The Elastic Forest

“We tell ourselves stories in order to live” - Joan Didion

When I sequence carefully chosen photos, I wonder whose story the viewer is seeing.  Can a series of images convey a personal story, and yet invite onlookers to author their own meaning? If these stories entangle and combine, whose story is it?

“The Elastic Forest” doubles down on these ambiguous questions. The only people in the series are my wife and her elderly father, so while the imagery is personal the subjects could be anyone, the settings anywhere, the underlying narrative familiar to many people.

The story is of our journey through a hard winter and the return of spring. The photos were taken on Bowen Island (our home on Canada’s west coast), Vancouver, and at my father-in-law’s home further inland. The series uses a simple central metaphor: loss conveyed by images of felled trees, their dissolution, and finding the means for tending to new growth.

I wonder how my narrative echos through the viewer’s experience of the work. Are my images simply a framework, a focus for projected psyche to flesh out as needed, or does the viewer make something completely new?
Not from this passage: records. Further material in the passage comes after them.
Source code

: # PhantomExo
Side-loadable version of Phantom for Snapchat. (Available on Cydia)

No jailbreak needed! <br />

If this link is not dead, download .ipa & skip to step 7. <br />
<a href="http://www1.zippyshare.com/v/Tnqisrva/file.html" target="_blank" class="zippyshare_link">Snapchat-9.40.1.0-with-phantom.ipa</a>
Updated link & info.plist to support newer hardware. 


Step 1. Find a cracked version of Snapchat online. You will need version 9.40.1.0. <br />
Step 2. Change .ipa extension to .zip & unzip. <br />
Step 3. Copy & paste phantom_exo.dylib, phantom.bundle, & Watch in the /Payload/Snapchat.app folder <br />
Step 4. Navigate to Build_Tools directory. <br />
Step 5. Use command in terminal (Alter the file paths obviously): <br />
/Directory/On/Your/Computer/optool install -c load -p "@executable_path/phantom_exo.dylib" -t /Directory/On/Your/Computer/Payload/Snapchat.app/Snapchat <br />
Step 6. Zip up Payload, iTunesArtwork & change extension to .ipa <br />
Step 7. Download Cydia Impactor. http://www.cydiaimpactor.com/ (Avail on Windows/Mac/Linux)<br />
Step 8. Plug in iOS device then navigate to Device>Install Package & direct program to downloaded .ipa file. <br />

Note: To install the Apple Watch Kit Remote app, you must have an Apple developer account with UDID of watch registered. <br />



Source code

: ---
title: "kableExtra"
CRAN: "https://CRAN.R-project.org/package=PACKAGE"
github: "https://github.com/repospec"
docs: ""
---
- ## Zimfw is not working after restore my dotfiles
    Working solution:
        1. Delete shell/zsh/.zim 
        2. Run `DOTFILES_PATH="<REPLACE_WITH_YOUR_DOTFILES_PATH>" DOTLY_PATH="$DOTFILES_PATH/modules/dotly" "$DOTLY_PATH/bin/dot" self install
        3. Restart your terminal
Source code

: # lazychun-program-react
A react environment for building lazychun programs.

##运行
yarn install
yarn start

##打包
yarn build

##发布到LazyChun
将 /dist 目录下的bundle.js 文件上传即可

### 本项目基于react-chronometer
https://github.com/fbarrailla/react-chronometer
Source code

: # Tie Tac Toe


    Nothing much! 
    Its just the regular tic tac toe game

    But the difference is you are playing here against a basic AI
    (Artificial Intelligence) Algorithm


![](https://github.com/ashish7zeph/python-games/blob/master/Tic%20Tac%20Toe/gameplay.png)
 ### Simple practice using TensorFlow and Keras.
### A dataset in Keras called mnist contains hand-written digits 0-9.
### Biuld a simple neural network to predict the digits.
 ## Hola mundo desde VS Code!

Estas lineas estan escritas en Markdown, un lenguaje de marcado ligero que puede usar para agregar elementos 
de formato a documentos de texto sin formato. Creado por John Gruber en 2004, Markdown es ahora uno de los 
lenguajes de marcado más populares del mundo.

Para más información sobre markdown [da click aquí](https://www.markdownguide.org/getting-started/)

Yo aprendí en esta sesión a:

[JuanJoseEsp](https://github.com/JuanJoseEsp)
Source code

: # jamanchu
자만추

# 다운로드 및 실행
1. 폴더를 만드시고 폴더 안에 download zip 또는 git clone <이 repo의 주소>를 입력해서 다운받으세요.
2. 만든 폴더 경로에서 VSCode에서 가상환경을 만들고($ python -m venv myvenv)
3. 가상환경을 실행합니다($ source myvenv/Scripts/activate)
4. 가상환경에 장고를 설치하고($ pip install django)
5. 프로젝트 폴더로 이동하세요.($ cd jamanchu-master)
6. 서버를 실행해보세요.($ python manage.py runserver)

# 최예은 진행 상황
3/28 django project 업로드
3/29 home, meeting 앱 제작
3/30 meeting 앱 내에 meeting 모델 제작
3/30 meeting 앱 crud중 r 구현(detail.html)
My hope is that the imagery holds open a space that allows the audience’s created meaning to undergo a kind of alchemy, mixing with the residue of my intended story. The result can be a layered, ambiguous fable that floats in that third space, owned by neither the photographer nor the viewer.

The title, a nod to William Eggleston’s “Democratic Forest”, is a suggestion that the world we photograph is malleable, each of us using it to create meaning moment by moment, as needed…” in order to live.”